Passons sur la saison 2020/2021, au cours de laquelle seuls 5 matches ont été joués. En dépit des légitimes doutes que la situation révèle sur l’intérêt accordé aux footballeuses de deuxième division (pendant que la D1 joue et que d’autres sports masculins et féminins, même à niveau inférieur, jouent), Silke se réengage avec le LOSC en 2021/2022, n°10 dans le dos. Elle marque dès la troisième journée au bout du temps additionnel (encore de la tête !) et est distinguée après le match contre Vendenheim en novembre, après avoir joué son 100e match pour le LOSC. Au terme d’une saison enfin complète en D2, le LOSC ne parvient pas à accrocher la montée. L’heure du départ est arrivée. Avec Silke, c’est la dernière Belge du LOSC qui s’en va.

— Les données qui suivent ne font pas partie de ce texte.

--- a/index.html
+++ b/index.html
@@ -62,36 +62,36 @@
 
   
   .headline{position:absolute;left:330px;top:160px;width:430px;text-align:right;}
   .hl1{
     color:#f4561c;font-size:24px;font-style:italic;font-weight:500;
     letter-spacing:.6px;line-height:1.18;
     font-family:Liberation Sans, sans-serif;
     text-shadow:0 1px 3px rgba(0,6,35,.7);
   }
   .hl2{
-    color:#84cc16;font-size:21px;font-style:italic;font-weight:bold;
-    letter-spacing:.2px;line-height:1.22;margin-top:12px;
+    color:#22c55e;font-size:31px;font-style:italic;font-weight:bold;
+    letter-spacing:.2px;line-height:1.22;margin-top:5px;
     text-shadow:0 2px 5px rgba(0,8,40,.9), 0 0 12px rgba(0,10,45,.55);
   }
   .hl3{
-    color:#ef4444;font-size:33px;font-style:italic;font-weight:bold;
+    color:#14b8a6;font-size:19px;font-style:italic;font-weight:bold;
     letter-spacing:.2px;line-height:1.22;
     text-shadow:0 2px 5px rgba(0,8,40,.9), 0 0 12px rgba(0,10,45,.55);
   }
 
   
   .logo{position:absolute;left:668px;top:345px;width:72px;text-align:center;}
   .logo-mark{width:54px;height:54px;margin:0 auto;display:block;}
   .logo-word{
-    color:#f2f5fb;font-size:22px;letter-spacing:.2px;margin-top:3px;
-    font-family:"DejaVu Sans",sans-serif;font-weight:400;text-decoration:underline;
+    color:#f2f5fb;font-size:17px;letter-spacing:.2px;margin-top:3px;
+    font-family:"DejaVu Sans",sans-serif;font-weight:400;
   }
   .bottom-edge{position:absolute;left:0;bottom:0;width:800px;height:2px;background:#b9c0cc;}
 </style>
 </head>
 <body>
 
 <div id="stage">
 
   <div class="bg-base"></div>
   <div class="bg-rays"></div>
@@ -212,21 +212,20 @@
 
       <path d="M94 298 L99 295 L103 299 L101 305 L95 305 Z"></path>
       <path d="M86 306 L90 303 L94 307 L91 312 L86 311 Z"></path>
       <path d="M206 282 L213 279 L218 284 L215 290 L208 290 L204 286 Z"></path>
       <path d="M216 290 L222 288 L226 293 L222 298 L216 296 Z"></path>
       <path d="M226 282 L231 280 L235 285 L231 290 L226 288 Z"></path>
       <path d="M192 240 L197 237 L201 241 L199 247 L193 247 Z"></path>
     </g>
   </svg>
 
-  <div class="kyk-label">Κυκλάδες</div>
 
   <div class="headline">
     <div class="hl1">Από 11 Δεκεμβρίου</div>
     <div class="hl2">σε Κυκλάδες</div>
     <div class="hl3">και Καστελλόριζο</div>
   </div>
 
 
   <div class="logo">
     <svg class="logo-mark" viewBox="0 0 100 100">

Photo Marc Van Ceunebroeck/LOSC.fr
La trajectoire de Silke Demeyere se confond ainsi en grande partie avec celle de la section féminine du LOSC, avec ses diverses émotions, positives (le titre de D2 en 2017, la finale de coupe en 2019) et négatives (la des ente en 2019, les non-remontées). Individuellement, elle aura fait profiter le public lillois de sa hargne et, soulignons-le aussi, de ses qualités techniques (geste préférée : le passement de jambe et-je-me-retourne-hop-t’as-rien-vu). Après six saisons, elle est la plus capée du club et est ainsi la Marceau Sommerlynck au féminin : elle a joué 117 matches officiels (dont 109 comme titulaire) : 39 en D1 et 64 en D2 et 14 en coupe. Elle a inscrit 14 buts (1 en D1, 11 en D2, et 3 en coupe), a pris 18 cartons jaunes (et n’a jamais été expulsée !). très régulière dans ses performances, elle reste sur une série impressionnante puisqu’elle n’a pas raté un match depuis novembre 2019 (contre Saint-Etienne, où elle était suspendue). Et si on remonte un peu plus loin, ce match contre l’ASSE est le seul qu’elle a raté depuis décembre 2018 !

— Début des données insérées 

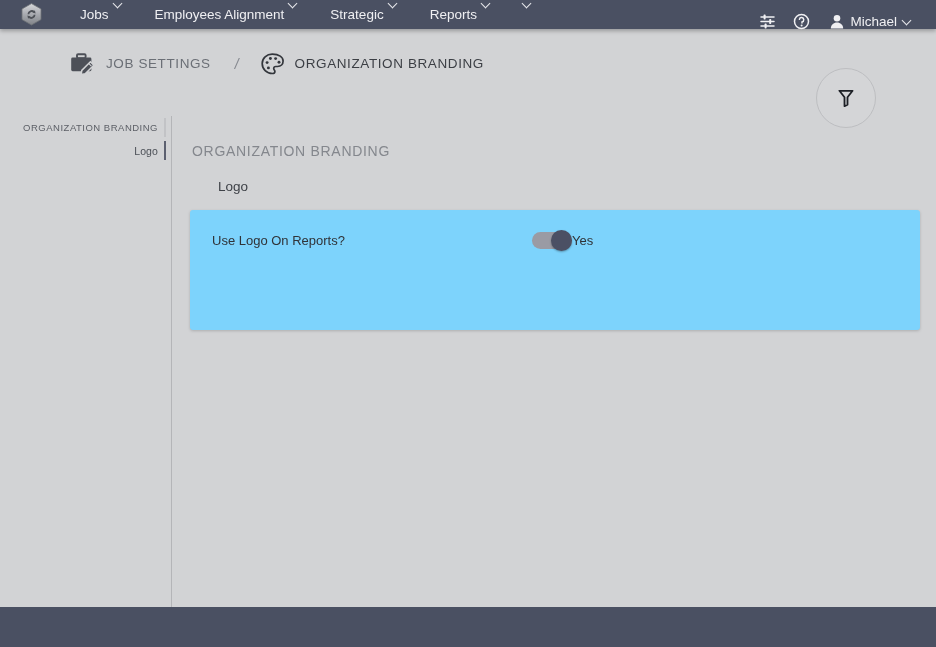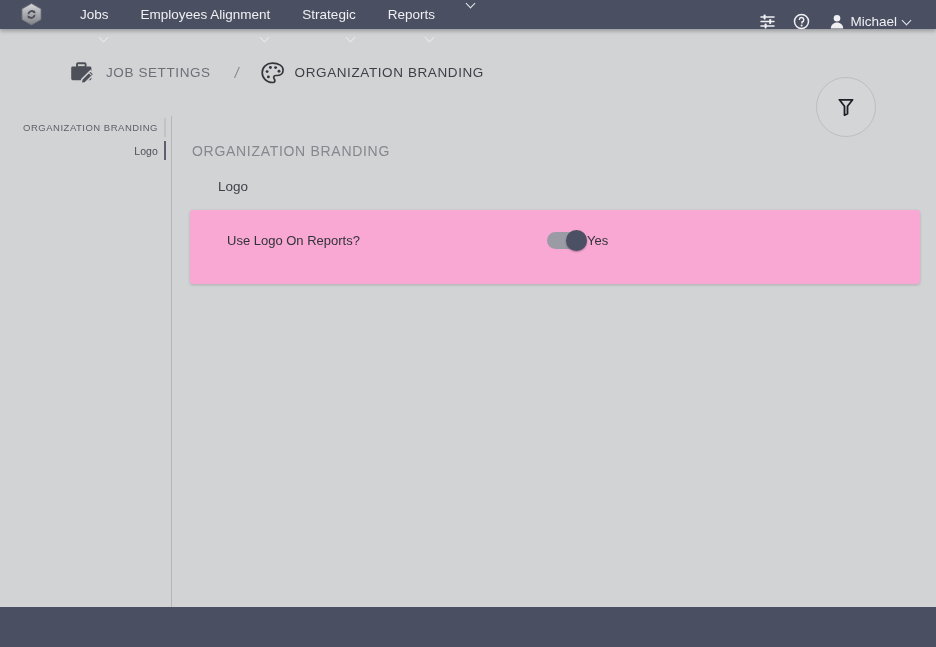--- a/index.html
+++ b/index.html
@@ -41,30 +41,29 @@
 
   .navmenu {
     display: flex;
     align-items: center;
     margin-left: 18px;
     height: 29px;
   }
 
   .navitem {
     display: flex;
-    align-items: flex-end;
+    align-items: flex-start;
     gap: 5px;
     color: #f0f0f3;
     font-size: 13.5px;
     padding: 0 16px;
     height: 29px;
     cursor: pointer;
     white-space: nowrap;
     line-height: 29px;
-    flex-direction: column;
   }
 
   .caret {
     display: inline-block;
     width: 9px;
     height: 9px;
     position: relative;
     top: -1px;
   }
   .caret::after {
@@ -103,21 +102,21 @@
     color: #f0f0f3;
     font-size: 13.5px;
     padding: 0 8px 0 10px;
     height: 29px;
     cursor: pointer;
   }
 
   
   #crumb-bar {
     position: absolute;
-    top: 29px; left: 0;
+    top: 20px; left: 0;
     width: 904px;
     height: 87px;
     display: flex;
     align-items: center;
   }
 
   #breadcrumb {
     display: flex;
     align-items: center;
     margin-left: 70px;
@@ -227,27 +226,27 @@
     font-size: 13.5px;
     color: #3f4248;
     margin-top: 20px;
     margin-left: 28px;
   }
 
   #settings-card {
     margin-top: 16px;
     margin-left: 0px;
     width: 730px;
-    height: 74px;
-    background: #f9a8d4;
+    height: 120px;
+    background: #7dd3fc;
     border-radius: 3px;
     box-shadow: 0 1px 3px rgba(0,0,0,0.18);
     display: flex;
     align-items: flex-start;
-    padding: 22px 0 0 16px;
+    padding: 22px 0 0 1px;
   }
 
   .setting-row {
     display: flex;
     align-items: center;
     width: 100%;
     padding: 0 20px 0 21px;
   }
 
   .setting-label {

Après le match de Nantes en mars, Patrick Robert lui remet le trophée de « joueuse du mois » /Photo DBC
Au-delà de la joueuse, on souhaite aussi souligner qu’on a énormément apprécié la personne, aussi agressive sur un terrain qu’avenante et abordable en dehors. C’est d’ailleurs ce décalage qui contribue à l’apprécier. Heureux Havrais ! Silke : merci pour ce passage au LOSC. On te souhaite toute la réussite dans tes futurs projets !
Grand merci à Marc Van Ceunebroeck pour ses photos, et à Arnaud Mahieu pour ses statistiques.

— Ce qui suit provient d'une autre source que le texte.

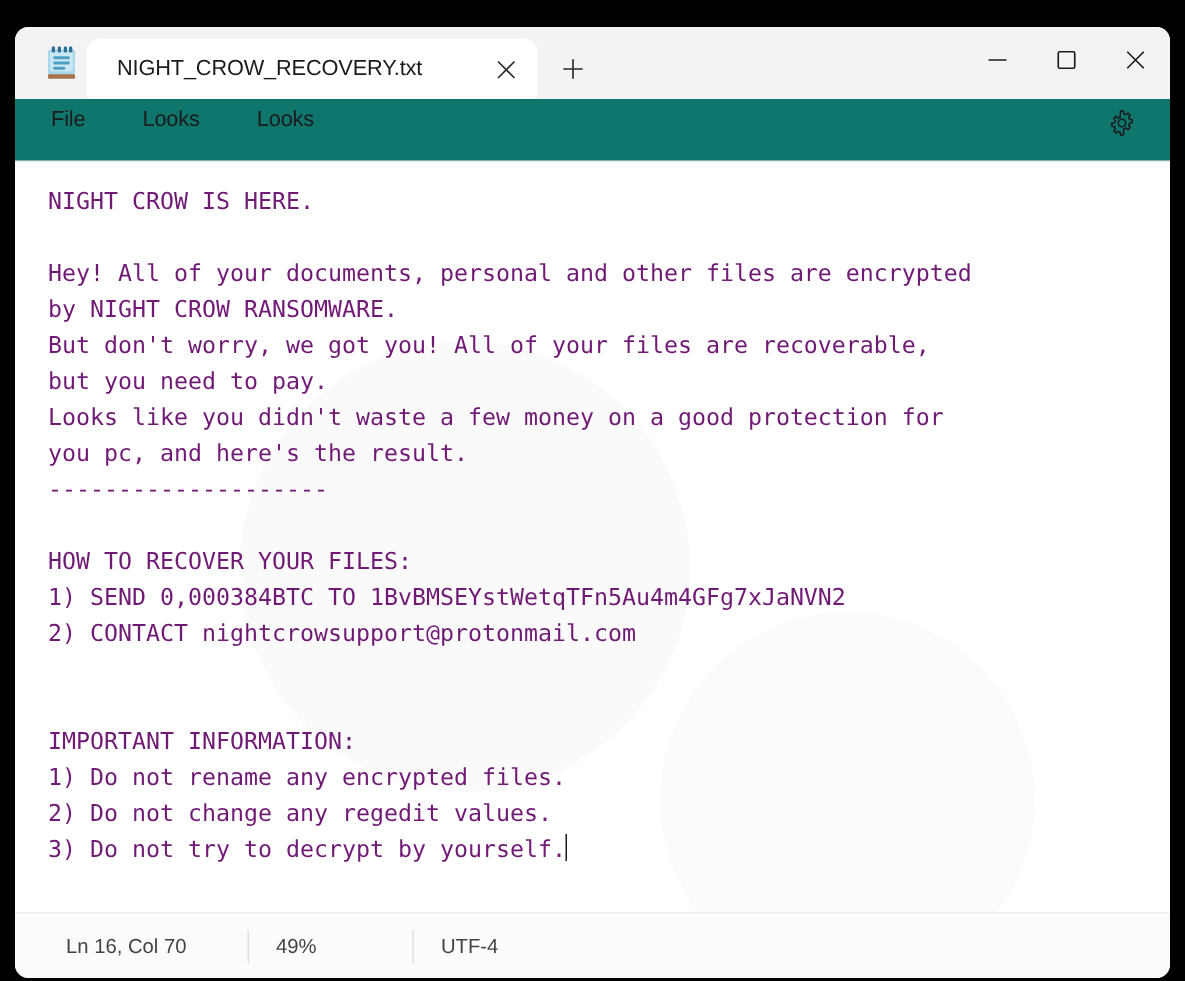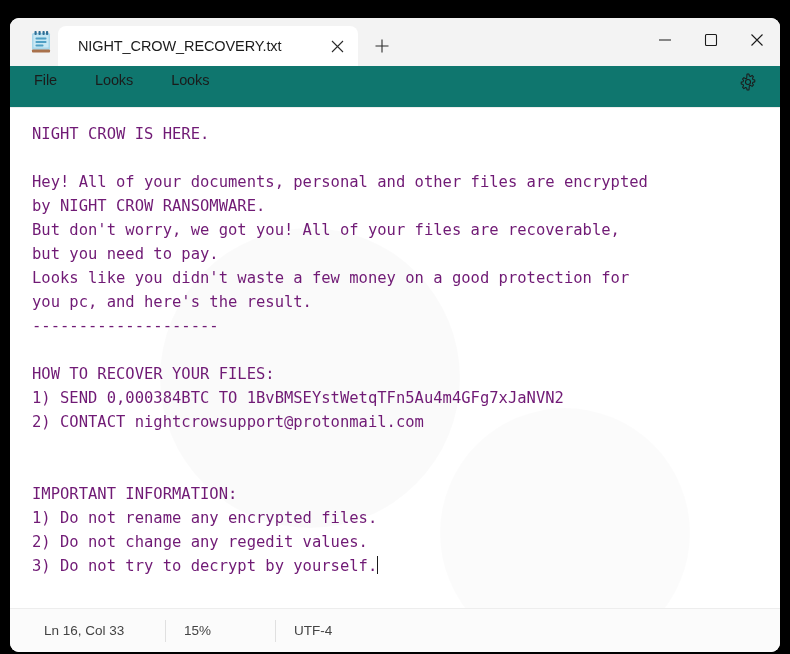--- a/index.html
+++ b/index.html
@@ -291,18 +291,18 @@
 2) CONTACT nightcrowsupport@protonmail.com
 
 
 IMPORTANT INFORMATION:
 1) Do not rename any encrypted files.
 2) Do not change any regedit values.
 3) Do not try to decrypt by yourself.</span><span class="caret"></span></div>
   </div>
 
   <div class="statusbar">
-    <div class="sb-cell sb-w1">Ln 16, Col 33</div>
-    <div class="sb-cell sb-w2">15%</div>
+    <div class="sb-cell sb-w1">Ln 16, Col 70</div>
+    <div class="sb-cell sb-w2">49%</div>
     <div class="sb-cell last">UTF-4</div>
   </div>
 
 </div>
 
 </body></html>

Le reportage du LOSC à l’occasion du 100e match de Silke :
1 Vandenbergh (en équipe première du LOSC en 1986), Desmet (1986), Van Der Heyden (1998), Mirallas (2004), Hazard (2007), Bruno (2011), Klonaridis (2012), Origi (2013), Guillaume (2015) sont en effet tous attaquants ou milieux offensifs.
En remontant plus loin, Jean Lechantre (belge naturalisé français en 1944) était aussi attaquant. Seul Robert Meuris (1955) était défenseur, mais il avait les deux nationalités, française et belge.
Chez les femmes, Chrystal Lermusiaux (2018) a poursuivi la norme des belges défensives.